Tibor Rohacs, Rutgers University, first met her at the Ion Channel Keystone meeting in 2007, where Moiseenkova-Bell presented her unpublished work on the cryo-EM structure of the heat- and capsaicin-sensitive TRPV1. “This was well before the resolution revolution, so I asked her, ‘Are you also trying to get the crystal structure?’ ‘Of course,’ she said. ‘Are you going for pieces, or the whole thing?’ She looked at me and said, ‘The whole thing, of course.’ She did not get the crystal structures then, but persistence paid off, and years later she determined several full-length high-resolution TRP channel structures,” Rohacs recalls. “This story illustrates her most memorable quality: her relentless enthusiasm and optimism about getting great data.”

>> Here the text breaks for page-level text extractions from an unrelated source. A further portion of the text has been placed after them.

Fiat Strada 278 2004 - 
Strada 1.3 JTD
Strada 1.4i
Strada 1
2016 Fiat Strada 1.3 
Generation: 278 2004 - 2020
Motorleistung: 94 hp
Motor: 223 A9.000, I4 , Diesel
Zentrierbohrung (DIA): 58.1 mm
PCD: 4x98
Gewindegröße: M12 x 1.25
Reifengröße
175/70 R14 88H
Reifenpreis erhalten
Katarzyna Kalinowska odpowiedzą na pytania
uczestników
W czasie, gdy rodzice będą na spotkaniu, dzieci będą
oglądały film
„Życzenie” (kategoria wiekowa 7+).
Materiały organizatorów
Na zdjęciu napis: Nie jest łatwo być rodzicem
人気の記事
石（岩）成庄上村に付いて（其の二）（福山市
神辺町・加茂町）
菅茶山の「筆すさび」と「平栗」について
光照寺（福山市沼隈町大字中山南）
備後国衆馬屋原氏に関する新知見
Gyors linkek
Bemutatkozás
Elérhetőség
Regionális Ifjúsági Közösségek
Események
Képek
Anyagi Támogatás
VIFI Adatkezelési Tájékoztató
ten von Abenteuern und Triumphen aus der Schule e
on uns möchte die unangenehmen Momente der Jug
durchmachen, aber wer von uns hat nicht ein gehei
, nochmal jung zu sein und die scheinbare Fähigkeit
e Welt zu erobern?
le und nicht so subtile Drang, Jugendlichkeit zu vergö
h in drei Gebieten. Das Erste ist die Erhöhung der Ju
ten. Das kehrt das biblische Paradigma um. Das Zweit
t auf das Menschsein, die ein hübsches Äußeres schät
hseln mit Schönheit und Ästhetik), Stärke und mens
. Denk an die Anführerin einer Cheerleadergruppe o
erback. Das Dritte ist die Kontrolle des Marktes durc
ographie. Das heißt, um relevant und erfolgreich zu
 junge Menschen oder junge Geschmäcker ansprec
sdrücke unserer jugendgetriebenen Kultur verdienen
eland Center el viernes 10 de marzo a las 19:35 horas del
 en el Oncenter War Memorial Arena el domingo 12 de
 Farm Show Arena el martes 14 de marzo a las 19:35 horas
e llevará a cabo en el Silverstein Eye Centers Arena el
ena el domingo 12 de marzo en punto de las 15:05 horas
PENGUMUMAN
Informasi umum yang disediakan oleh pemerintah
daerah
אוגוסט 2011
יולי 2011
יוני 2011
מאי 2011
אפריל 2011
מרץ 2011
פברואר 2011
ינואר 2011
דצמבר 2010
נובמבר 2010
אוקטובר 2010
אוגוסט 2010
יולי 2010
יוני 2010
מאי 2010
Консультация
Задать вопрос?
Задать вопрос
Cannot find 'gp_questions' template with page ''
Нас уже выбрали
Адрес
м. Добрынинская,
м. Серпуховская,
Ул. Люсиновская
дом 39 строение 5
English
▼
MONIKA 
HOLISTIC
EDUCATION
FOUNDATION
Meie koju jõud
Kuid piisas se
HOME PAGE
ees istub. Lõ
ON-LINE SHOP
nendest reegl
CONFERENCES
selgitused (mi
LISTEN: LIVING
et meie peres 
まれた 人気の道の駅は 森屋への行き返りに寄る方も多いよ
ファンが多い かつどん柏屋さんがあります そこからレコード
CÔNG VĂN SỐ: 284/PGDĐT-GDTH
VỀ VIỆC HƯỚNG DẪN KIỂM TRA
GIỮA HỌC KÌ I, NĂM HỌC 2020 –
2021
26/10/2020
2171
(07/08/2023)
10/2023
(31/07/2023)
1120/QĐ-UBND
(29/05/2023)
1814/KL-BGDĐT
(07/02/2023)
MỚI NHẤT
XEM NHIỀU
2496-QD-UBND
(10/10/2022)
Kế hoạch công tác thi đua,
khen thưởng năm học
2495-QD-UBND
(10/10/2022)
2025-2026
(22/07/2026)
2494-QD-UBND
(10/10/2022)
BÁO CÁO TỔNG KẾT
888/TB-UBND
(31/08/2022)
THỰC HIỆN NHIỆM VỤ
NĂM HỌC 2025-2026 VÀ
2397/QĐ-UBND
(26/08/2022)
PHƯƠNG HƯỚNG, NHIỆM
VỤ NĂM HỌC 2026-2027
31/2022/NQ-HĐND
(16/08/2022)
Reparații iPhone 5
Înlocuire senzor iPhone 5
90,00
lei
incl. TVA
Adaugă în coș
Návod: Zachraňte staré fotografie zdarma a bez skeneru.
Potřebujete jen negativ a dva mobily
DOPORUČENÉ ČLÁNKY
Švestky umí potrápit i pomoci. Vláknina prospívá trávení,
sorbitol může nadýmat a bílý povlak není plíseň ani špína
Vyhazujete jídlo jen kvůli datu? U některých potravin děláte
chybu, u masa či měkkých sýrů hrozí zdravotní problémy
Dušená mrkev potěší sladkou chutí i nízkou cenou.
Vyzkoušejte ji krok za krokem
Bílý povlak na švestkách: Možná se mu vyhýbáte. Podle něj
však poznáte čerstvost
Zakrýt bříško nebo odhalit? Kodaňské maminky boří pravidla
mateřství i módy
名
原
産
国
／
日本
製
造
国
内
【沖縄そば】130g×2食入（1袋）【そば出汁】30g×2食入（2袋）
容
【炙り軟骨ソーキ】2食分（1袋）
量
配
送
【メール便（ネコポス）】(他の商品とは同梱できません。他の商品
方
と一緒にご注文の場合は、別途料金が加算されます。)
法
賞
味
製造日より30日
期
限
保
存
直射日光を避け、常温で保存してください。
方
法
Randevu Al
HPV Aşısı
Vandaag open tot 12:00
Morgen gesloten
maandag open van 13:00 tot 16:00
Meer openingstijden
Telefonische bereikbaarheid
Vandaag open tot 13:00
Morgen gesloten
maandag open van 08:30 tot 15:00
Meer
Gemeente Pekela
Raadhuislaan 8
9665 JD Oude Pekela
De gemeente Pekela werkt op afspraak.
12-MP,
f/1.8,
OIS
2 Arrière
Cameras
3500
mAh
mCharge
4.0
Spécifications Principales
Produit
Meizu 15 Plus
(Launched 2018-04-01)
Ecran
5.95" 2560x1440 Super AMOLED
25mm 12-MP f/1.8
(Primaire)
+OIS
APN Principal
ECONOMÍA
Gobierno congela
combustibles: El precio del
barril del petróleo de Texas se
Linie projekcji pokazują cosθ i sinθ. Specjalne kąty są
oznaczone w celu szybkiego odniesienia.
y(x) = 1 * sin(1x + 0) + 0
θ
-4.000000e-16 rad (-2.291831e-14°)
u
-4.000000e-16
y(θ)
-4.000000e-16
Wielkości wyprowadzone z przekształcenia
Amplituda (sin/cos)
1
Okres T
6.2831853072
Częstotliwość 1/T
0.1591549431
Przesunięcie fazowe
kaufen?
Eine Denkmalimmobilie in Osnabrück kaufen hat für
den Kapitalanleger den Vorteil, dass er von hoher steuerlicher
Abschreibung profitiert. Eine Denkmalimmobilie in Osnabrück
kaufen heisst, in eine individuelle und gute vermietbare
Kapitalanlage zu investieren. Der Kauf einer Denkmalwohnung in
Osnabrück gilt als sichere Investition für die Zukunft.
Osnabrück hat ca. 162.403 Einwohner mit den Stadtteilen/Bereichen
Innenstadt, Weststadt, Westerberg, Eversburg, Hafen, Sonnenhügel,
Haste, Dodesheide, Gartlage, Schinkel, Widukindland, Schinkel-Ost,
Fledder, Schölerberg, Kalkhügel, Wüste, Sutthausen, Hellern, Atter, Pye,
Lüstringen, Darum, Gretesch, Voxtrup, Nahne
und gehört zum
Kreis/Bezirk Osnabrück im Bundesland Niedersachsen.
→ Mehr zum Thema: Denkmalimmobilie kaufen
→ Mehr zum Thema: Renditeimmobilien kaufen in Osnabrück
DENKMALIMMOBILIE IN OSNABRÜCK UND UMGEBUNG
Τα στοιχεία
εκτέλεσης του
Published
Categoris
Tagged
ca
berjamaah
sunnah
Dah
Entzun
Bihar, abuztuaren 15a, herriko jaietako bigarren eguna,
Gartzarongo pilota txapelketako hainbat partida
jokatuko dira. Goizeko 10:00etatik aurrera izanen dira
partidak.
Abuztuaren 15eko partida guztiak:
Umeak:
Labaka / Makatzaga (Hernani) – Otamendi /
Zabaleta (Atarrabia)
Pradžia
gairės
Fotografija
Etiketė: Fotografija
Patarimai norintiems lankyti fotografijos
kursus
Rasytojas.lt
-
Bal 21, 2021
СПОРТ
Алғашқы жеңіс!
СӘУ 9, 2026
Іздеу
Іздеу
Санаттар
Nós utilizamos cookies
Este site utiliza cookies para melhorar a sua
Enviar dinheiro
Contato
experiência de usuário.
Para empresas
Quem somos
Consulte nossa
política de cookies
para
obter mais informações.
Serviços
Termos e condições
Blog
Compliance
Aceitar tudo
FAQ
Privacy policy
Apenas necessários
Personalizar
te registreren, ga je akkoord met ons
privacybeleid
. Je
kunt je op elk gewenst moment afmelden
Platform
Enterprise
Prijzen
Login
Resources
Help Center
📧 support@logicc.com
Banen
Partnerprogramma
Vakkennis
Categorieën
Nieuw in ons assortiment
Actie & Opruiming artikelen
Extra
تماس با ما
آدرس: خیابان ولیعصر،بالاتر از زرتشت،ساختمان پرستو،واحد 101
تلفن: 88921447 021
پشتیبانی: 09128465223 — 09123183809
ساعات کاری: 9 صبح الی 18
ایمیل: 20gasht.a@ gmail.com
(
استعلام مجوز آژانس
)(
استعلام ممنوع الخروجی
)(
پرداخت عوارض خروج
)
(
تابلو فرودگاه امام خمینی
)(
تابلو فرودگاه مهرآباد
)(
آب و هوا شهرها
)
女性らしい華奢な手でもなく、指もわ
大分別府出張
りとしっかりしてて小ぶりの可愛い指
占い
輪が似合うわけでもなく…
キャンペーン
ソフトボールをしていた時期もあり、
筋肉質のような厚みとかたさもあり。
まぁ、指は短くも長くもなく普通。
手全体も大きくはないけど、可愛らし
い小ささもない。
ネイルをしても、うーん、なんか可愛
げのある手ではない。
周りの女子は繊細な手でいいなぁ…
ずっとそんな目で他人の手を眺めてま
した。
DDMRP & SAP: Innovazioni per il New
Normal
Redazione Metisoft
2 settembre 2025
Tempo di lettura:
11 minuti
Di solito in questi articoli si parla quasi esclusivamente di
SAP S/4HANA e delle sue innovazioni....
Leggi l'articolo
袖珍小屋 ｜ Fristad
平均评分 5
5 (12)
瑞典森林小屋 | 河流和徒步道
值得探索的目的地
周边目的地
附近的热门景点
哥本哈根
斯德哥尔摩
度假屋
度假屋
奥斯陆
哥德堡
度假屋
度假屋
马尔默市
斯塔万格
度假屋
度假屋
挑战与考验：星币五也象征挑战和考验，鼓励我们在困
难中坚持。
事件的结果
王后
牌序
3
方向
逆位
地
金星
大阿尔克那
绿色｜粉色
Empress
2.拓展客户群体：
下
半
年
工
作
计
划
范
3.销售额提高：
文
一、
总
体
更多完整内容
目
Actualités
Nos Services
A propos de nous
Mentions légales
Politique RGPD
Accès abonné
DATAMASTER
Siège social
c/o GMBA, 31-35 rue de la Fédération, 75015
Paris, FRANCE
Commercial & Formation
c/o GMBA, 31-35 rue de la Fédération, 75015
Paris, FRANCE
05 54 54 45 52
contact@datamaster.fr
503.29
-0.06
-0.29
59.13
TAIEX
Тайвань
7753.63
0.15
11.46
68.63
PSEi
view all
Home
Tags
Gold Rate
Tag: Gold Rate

When asked about her scientific role models, Moiseenkova-Bell recalls when, soon after starting her own lab, her first graduate student found a new endogenous regulator of TRP channels. “Following up on this lead, I decided to contact Dr. Paul Greengard, a Nobel Prize winner and a world renowned neuroscientist who had studied this regulatory protein. By email I introduced myself and our project and politely requested his assistance. Much to my surprise he replied immediately and agreed to help providing all the necessary reagents, tools and advice,” she shares. “He was very supportive and followed up with my laboratory on several occasions to make sure that we were on the right track. This type of positive interaction with a person of Dr. Greengard’s stature is unfortunately rare. Dr. Greengard’s actions towards me as a new investigator that he never met profoundly impacted me. I would say that my positive experience with this extraordinary individual, whom coincidently was also extremely supportive of women in science, is the underlying reason for my supporting and collegial academic personality that I deploy daily with all of my trainees, colleagues, and staff.”